*** Block opens ***

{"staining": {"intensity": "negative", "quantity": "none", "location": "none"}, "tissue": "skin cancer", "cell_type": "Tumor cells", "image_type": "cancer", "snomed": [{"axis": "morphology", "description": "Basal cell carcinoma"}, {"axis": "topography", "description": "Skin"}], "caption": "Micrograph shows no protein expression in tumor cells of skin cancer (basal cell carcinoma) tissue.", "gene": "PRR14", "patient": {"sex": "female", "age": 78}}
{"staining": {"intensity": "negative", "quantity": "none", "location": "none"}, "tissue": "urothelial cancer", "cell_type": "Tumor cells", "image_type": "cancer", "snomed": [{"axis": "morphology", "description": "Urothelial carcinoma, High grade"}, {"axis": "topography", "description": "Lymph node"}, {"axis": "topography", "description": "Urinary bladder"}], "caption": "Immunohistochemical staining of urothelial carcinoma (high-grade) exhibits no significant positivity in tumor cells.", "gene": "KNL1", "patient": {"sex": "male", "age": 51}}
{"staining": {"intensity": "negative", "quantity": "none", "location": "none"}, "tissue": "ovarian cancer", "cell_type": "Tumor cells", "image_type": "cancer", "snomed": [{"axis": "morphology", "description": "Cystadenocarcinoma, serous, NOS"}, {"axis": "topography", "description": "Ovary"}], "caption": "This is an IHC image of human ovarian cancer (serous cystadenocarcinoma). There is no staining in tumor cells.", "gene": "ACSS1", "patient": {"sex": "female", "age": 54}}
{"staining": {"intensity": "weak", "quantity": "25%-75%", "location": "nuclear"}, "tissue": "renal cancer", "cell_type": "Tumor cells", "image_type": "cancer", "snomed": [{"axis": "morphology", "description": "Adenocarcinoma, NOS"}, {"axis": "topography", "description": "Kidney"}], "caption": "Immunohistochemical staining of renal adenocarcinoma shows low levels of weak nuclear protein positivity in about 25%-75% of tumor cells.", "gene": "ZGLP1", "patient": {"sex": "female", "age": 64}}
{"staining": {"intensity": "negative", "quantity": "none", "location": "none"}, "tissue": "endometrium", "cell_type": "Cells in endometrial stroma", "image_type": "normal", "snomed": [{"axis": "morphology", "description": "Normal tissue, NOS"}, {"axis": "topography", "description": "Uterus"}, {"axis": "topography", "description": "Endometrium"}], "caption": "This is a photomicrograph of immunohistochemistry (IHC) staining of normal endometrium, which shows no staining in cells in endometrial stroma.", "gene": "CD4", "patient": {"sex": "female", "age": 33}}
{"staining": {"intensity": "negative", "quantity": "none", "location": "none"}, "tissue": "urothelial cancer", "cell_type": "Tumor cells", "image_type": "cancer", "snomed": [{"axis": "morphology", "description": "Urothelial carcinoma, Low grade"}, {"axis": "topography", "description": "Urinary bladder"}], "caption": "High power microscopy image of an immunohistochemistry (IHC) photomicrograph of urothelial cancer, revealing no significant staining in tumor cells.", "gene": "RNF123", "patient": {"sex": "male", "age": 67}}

*** Block closes ***

- What you will do: The answer must consist of every line in the records above that contains the word "protein".

- Written answer:
{"staining": {"intensity": "negative", "quantity": "none", "location": "none"}, "tissue": "skin cancer", "cell_type": "Tumor cells", "image_type": "cancer", "snomed": [{"axis": "morphology", "description": "Basal cell carcinoma"}, {"axis": "topography", "description": "Skin"}], "caption": "Micrograph shows no protein expression in tumor cells of skin cancer (basal cell carcinoma) tissue.", "gene": "PRR14", "patient": {"sex": "female", "age": 78}}
{"staining": {"intensity": "weak", "quantity": "25%-75%", "location": "nuclear"}, "tissue": "renal cancer", "cell_type": "Tumor cells", "image_type": "cancer", "snomed": [{"axis": "morphology", "description": "Adenocarcinoma, NOS"}, {"axis": "topography", "description": "Kidney"}], "caption": "Immunohistochemical staining of renal adenocarcinoma shows low levels of weak nuclear protein positivity in about 25%-75% of tumor cells.", "gene": "ZGLP1", "patient": {"sex": "female", "age": 64}}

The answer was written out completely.